• EXERCISE OBJECTIVE: Search the entries below for the word "eine", then copy each line in which it is found.

[Records from a data source]
---+---
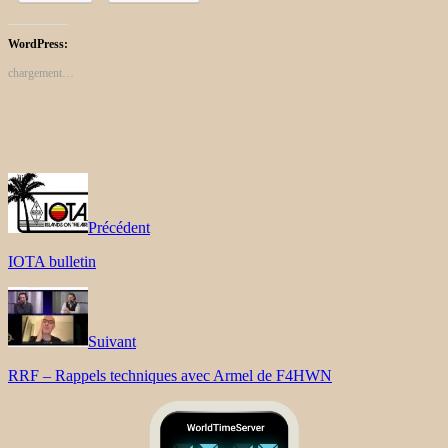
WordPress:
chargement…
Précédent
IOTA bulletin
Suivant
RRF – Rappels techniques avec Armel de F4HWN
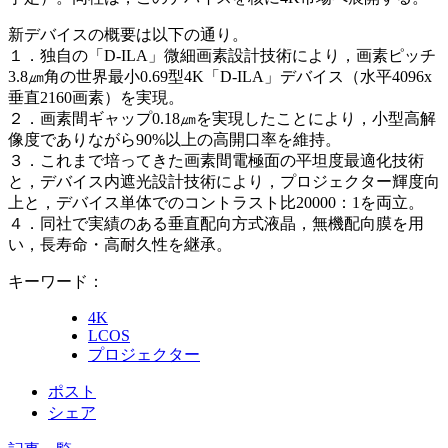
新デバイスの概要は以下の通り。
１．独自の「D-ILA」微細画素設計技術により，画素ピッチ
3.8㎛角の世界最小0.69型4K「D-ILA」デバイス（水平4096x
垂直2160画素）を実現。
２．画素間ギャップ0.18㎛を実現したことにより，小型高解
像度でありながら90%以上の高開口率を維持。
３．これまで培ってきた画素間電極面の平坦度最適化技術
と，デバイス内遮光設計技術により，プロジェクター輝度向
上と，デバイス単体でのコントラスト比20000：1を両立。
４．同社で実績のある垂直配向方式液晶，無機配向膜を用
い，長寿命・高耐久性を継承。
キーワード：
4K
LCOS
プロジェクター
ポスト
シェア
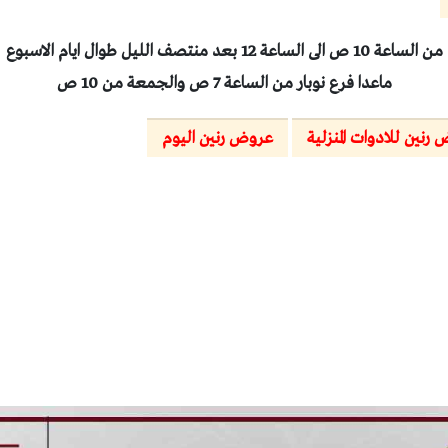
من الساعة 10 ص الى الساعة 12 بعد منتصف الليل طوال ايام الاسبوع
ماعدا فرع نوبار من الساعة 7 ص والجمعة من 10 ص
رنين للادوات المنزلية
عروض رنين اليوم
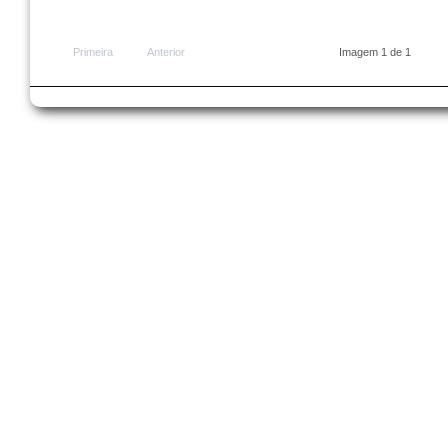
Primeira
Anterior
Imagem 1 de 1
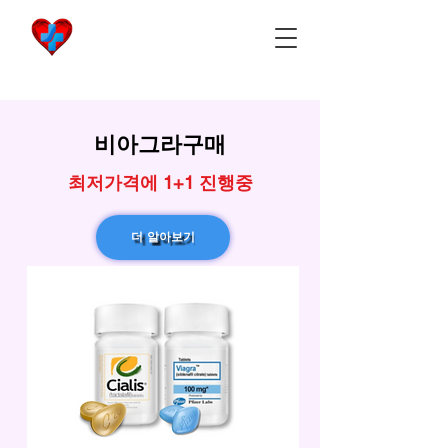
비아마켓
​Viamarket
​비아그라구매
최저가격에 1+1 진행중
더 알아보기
---+---
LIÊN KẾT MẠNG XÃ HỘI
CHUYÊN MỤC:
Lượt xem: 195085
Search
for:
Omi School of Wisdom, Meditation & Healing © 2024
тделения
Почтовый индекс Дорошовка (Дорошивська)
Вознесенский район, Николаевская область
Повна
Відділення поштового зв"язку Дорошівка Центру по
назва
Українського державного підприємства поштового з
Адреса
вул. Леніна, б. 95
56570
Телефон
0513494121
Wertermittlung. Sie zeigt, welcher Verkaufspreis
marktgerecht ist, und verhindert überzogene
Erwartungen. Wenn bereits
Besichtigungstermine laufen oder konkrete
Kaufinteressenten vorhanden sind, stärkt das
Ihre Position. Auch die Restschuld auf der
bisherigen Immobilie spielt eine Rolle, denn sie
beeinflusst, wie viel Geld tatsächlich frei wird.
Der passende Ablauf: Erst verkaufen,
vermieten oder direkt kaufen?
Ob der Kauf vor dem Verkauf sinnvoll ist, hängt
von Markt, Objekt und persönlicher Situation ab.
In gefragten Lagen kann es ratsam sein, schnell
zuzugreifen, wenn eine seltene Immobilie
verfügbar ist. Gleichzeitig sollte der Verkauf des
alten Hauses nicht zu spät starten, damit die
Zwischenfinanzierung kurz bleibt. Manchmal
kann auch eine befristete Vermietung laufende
---+---
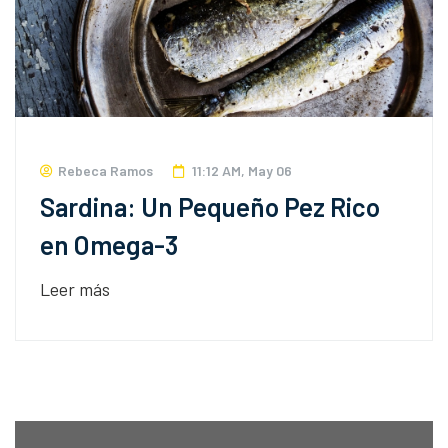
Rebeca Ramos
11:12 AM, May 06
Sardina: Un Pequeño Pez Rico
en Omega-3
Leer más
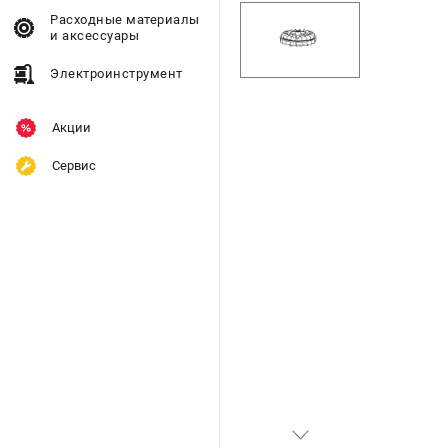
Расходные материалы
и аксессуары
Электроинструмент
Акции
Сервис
---+---
• EXERCISE ANSWER:
bisherigen Immobilie spielt eine Rolle, denn sie
zuzugreifen, wenn eine seltene Immobilie
kann auch eine befristete Vermietung laufende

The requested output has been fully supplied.